Part of this "Liletta Access on the Front Line" initiative also involves defeating the myths around IUD use that stem from American women’s experience with an earlier, flawed IUD model called the Dalkon Shield, which resulted in permanent infertility and even some deaths among women who used it in the 1970s. Because of this history, doctors today may still be hesitant to insert any kind of IUD into young women, or women who have not yet given birth, like Mason.
“We want to provide women and providers with information and access so they can make educated, cost effective health care choices that are best for them,” said Aimee Lenar, vice-president of women’s healthcare at Allergan.
“If you’re standing on duty, think about how awkward it is to pull your birth control out and take a pill really quick while you’re in your dress blues.”
Allergan’s efforts could have a tremendous benefit for servicewomen, and especially those about to go on deployment, says Kate Grindlay, a researcher for the non-profit organization Ibis Reproductive Health who published the aforementioned study on birth control access and unplanned pregnancy in the military. She is not connected to Allergan or Liletta in any way, but said more access to birth control of all kinds would help women not only avoid pregnancy in precarious or unpredictable situations, but could also put a pause on menstruation, which can be an inconvenience while on deployment. (Not all IUDs pause a woman’s period, and Liletta specifically is only indicated for contraception).
Indeed, Mason found that with her IUD, her periods were light to non-existent during her eight-month Black Sea deployment. She said her female colleagues, on the other hand, struggled to obtain birth control pill refills, and those who used a contraceptive patch found that humidity below decks made the stickers peel off.
Her IUD "made a world of difference when on deployment,” said Mason. “If you’re standing on duty, think about how awkward it is to pull your birth control out and take a pill really quick while you’re in your dress blues. I fought for [the IUD], eventually got it, and it ended up being really great."
Jessica Alexander, a spokeswoman for Navy Medicine, acknowledged that the types of delays that Mason experienced may still be affecting sailors, depending on where they are and the range of health care services available at that facility. But she also says that Mason’s case is not typical, and that both the Navy and Marines are being more proactive in recent years about raising awareness about IUDs and LARCs, a category that includes a hormonal implant placed under the skin.
For instance, Navy Medicine collaborated with other military health programs to sponsor LARC awareness and insertion training events for staff at 11 Navy medical facilities from 2014 to 2016. The goal of these sessions was to "increase the capacity of Navy Medicine to provide LARC-first family planning counseling and contraception services.” These in-person trainings have also been supplemented with webinars, briefings and military medical courses.

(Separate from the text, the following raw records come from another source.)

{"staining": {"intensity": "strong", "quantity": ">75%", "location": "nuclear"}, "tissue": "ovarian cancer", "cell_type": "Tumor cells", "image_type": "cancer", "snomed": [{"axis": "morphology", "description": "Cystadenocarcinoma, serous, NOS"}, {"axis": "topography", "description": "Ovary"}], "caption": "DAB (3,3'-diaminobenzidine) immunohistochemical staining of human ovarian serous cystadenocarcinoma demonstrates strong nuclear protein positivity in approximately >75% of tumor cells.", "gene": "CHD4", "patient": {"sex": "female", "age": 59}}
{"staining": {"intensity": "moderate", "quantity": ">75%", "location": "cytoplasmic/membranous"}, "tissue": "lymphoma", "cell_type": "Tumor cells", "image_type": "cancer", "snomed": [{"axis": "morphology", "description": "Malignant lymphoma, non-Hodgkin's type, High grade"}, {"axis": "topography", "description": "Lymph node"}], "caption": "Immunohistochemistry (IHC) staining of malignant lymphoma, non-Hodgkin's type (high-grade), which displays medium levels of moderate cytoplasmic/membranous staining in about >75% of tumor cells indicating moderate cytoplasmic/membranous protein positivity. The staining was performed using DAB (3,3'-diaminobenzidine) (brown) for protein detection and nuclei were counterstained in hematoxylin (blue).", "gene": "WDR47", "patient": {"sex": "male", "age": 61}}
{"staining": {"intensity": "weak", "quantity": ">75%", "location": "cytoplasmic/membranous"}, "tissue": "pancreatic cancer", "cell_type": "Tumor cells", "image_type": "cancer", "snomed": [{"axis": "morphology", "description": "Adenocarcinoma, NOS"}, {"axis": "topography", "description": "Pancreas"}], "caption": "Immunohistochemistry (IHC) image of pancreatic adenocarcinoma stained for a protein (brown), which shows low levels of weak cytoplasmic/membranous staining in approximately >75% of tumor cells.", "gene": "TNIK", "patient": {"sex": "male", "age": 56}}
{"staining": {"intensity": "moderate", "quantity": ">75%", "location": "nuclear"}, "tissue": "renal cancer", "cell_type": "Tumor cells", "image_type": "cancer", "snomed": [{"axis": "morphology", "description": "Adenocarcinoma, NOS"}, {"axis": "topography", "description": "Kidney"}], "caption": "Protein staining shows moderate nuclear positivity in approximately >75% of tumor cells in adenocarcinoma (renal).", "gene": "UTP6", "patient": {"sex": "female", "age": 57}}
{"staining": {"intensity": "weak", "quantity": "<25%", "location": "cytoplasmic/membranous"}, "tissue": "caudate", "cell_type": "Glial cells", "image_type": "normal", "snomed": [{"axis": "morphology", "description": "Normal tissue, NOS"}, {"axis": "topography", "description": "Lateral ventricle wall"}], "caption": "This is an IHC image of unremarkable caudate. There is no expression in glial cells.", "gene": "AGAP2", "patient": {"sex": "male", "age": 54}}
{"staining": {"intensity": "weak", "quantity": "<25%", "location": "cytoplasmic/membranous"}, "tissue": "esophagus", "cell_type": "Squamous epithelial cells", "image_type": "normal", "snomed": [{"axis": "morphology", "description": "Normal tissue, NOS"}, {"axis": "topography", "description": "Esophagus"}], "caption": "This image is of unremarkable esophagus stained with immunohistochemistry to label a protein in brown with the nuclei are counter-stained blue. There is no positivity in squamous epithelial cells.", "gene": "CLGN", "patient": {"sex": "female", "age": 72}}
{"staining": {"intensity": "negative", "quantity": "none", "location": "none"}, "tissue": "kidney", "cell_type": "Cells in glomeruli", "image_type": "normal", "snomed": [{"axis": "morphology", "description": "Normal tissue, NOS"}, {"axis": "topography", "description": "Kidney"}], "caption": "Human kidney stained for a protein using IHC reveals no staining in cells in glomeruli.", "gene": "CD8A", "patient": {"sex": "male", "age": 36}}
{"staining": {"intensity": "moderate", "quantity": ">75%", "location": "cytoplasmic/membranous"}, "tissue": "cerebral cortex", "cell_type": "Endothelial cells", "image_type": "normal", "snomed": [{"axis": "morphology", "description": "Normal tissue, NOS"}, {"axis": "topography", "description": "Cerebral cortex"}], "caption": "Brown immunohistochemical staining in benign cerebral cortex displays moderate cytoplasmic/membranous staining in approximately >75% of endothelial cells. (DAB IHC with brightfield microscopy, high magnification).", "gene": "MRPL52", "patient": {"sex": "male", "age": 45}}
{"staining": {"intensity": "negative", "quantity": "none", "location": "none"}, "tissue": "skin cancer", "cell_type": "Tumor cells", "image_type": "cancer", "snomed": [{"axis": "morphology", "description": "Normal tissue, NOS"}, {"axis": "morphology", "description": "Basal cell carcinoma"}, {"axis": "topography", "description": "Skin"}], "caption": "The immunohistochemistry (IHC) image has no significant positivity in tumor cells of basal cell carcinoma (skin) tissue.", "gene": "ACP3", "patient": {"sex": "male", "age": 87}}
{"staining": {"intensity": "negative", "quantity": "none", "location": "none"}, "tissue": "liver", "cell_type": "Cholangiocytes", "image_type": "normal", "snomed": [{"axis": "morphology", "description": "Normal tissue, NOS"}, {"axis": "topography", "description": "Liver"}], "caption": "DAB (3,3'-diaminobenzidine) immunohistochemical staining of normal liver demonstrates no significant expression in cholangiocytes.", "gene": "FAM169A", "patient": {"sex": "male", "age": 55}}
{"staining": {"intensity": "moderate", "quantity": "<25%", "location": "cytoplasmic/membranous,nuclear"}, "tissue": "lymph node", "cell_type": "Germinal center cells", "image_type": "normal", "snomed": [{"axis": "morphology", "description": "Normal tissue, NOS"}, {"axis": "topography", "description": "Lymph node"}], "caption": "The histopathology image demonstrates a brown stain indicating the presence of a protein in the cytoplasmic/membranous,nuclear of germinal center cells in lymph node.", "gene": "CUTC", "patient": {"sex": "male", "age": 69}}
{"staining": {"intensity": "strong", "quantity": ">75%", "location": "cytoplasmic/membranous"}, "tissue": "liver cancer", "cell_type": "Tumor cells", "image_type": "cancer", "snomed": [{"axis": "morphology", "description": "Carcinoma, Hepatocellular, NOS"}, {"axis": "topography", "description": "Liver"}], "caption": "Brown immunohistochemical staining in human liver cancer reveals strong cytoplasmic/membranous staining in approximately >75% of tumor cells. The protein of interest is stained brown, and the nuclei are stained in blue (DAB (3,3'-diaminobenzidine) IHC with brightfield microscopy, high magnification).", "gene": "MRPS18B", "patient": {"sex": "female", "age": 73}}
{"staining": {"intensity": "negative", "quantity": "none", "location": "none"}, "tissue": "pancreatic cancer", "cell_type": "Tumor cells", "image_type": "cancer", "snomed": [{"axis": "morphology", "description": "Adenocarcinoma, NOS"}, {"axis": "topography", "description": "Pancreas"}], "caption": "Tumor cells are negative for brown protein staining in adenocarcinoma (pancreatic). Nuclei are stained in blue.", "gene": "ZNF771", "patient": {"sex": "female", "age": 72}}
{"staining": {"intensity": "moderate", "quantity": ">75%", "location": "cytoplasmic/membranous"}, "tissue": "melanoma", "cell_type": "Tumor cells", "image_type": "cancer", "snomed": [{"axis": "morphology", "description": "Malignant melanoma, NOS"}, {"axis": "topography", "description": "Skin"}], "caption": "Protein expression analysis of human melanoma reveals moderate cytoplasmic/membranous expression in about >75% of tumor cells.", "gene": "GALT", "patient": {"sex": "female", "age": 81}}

That effort seems to be working. In 2009, LARCs made up 14 percent of all contraceptive methods delivered to Navy and Marine Corps women, but jumped to 32 percent by 2015. IUD use rose from 11.4 to 12.2 percent during the same time.
Of course, all women have different individual needs that require different methods, and Grindlay pointed out that no one type of birth control should ever be encouraged over another.
"We see that in a lot of settings, people aren’t counseled effectively and given the full information about [IUDs’] safety and effectiveness, so I think there's a real need to improve that,” said Grindlay. “With that said, I don’t think any method should be pushed over any other method because that could be coercive and not necessarily in the person’s best interest."